Government will have to change “in a historic way,” he said. As part of that, he said, “there’s no question that there will be spending cuts in programs that have existed for a while.”

For starters, Pawlenty said he is ordering state agencies to cut 10 percent of discretionary spending. Only public safety, corrections, the military and veterans affairs will be spared.

Leaders of the DFL-controlled House and Senate said they will take a knife to the state budget and the pain could be substantial.

Unlike the Federal Government, states must have a balance budget even if at times they play deferral tricks like perpetually floating ever increasing numbers of bonds as does Schwarzenegger.

However the appetite for bonds has dried up and states will be going through withdrawal. Expect to see more job cutbacks and more cuts in services.

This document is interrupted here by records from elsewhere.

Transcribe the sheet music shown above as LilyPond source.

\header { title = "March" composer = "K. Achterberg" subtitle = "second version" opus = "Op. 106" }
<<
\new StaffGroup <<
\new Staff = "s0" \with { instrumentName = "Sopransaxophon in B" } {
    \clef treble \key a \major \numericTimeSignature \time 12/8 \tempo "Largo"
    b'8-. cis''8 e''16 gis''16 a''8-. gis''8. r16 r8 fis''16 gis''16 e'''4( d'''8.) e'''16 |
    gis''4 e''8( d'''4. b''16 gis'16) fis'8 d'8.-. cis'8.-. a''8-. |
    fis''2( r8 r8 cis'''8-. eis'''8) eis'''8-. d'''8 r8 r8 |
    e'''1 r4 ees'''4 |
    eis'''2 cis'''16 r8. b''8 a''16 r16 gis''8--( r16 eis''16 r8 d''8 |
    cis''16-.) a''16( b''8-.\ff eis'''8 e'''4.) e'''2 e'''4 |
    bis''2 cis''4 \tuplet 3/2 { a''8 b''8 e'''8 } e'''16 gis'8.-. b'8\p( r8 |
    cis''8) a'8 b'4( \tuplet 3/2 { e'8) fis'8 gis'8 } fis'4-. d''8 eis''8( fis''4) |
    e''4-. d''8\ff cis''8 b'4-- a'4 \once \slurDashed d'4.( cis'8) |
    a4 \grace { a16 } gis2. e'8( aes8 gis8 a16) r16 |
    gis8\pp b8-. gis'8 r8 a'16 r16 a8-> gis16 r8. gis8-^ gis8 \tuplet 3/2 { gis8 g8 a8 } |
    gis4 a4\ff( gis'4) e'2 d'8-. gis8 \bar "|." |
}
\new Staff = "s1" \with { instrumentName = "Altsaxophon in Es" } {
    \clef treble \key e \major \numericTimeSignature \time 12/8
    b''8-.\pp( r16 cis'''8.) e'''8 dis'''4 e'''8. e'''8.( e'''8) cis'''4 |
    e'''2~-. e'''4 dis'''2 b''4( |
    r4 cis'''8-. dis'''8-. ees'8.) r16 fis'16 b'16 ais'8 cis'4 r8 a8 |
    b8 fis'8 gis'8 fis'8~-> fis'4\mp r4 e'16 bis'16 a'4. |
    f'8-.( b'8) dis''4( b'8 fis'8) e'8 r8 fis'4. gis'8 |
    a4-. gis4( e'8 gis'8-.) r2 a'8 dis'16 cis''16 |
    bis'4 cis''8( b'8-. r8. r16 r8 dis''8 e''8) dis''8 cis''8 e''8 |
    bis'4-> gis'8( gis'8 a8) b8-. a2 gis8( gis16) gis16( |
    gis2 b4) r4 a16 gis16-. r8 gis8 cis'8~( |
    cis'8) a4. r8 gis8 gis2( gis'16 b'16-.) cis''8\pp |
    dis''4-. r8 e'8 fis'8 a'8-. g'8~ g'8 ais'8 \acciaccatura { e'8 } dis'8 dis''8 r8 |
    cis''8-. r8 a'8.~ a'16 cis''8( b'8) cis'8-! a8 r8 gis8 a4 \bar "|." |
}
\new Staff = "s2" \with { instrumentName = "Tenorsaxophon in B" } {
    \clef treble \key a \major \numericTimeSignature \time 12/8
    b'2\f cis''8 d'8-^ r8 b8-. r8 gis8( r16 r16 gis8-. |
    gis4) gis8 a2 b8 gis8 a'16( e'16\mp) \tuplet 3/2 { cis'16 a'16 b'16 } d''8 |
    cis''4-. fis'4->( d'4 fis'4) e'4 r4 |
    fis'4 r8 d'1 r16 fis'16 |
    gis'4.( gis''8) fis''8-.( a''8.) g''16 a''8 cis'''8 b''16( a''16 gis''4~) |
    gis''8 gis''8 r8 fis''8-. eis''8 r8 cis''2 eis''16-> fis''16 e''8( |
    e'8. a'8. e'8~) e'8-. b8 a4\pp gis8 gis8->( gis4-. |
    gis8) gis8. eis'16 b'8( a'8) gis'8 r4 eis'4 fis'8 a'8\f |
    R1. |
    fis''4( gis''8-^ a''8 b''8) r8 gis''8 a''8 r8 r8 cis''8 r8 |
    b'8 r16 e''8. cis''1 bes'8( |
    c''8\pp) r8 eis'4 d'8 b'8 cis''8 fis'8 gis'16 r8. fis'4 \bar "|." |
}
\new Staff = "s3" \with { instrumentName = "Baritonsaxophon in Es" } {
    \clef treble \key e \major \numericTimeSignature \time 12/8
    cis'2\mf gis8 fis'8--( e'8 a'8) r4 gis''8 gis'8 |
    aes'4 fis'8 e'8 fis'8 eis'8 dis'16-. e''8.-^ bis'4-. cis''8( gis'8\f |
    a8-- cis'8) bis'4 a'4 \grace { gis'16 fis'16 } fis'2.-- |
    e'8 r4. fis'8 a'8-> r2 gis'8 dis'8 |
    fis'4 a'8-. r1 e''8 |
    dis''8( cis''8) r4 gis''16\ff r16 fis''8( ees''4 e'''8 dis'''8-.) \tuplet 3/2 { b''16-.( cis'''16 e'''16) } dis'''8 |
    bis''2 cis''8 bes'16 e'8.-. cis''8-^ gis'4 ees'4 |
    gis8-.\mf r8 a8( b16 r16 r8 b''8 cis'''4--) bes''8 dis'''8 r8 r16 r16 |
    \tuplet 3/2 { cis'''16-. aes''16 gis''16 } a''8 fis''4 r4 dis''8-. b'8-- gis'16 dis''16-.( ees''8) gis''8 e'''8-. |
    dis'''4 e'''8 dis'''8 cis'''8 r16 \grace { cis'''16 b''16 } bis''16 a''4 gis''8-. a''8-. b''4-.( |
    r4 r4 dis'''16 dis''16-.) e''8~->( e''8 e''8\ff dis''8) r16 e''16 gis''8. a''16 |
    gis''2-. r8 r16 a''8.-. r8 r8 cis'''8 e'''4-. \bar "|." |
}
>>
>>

Once again I point out the deflationary effects of these state problems, even as other misguided souls are incorrectly focused on increases in money supply alone. The loss of jobs, loss of wealth in the stock market, and the collapse in credit continues to dwarf any expansion of money by the Fed. Furthermore, the monetary expansion by the Fed is pouring into treasuries, not remotely making its way into the real economy, as banks are reluctant to lend. The net of money supply and credit is decidedly contracting, and looking ahead there is no reason to expect this trend to change anytime soon.